Provided text:

BEGIN

FS(5) BSD File Formats Manual FS(5)
NAME
fs, inode -- format of file system volume
SYNOPSIS
#include <sys/types.h>
#include <ufs/fs.h>
#include <ufs/inode.h>
DESCRIPTION
The files <fs.h> and <inode.h> declare several structures, defined variables and macros which are used
to create and manage the underlying format of file system objects on random access devices (disks).
The block size and number of blocks which comprise a file system are parameters of the file system.
Sectors beginning at BBLOCK and continuing for BBSIZE are used for a disklabel and for some hardware
primary and secondary bootstrapping programs.

END

Task A:
In the fs manual page, what are the sectors beginning at BBLOCK and continuing for BBSIZE used for?
Task B:
Return the fs manual page passage from "The block size" up to and including "secondary bootstrapping programs.", copied word for word.
Task C:
Summarize the fs manual page in two sentences.

Exercise data:
BEGIN

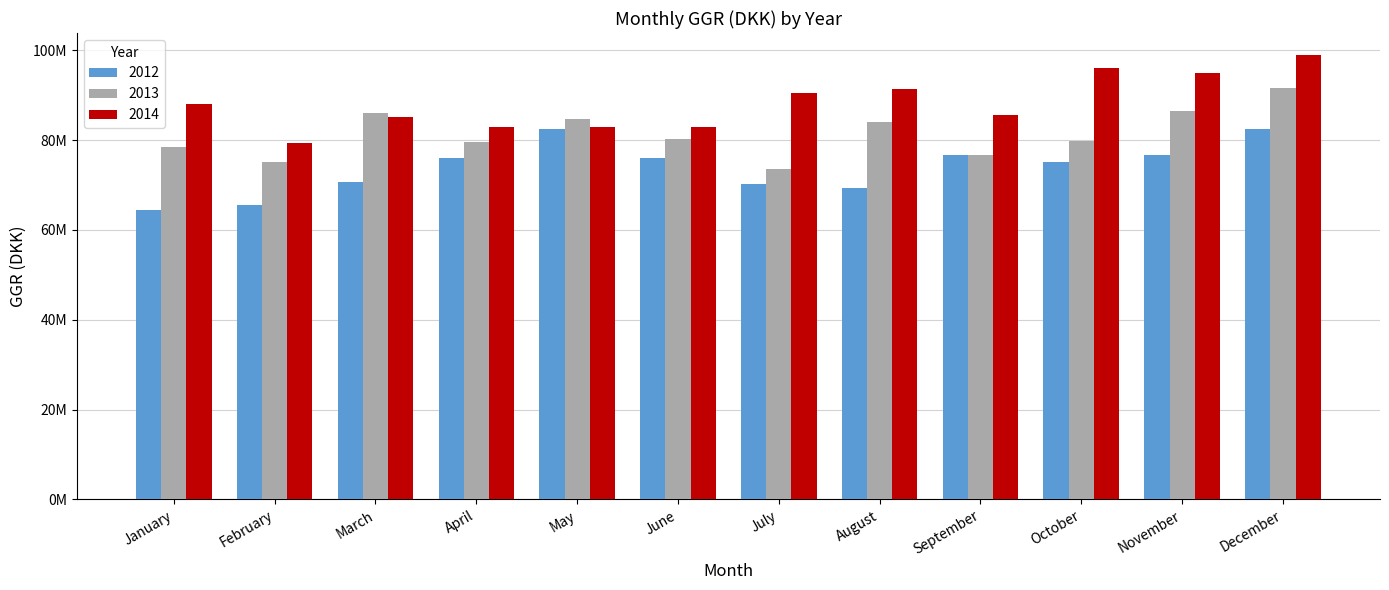

What are all the series names shown in the legend?

2012, 2013, 2014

END

Exercise answer A:
They are used for a disklabel and for some hardware primary and secondary bootstrapping programs.

Exercise answer B:
The block size and number of blocks which comprise a file system are parameters of the file system.
Sectors beginning at BBLOCK and continuing for BBSIZE are used for a disklabel and for some hardware
primary and secondary bootstrapping programs.

Exercise answer C:
The files <fs.h> and <inode.h> declare structures, defined variables and macros used to create and manage the underlying format of file system objects on disks, and the block size and number of blocks in a file system are parameters of that file system. Sectors beginning at BBLOCK and continuing for BBSIZE hold a disklabel and some hardware primary and secondary bootstrapping programs.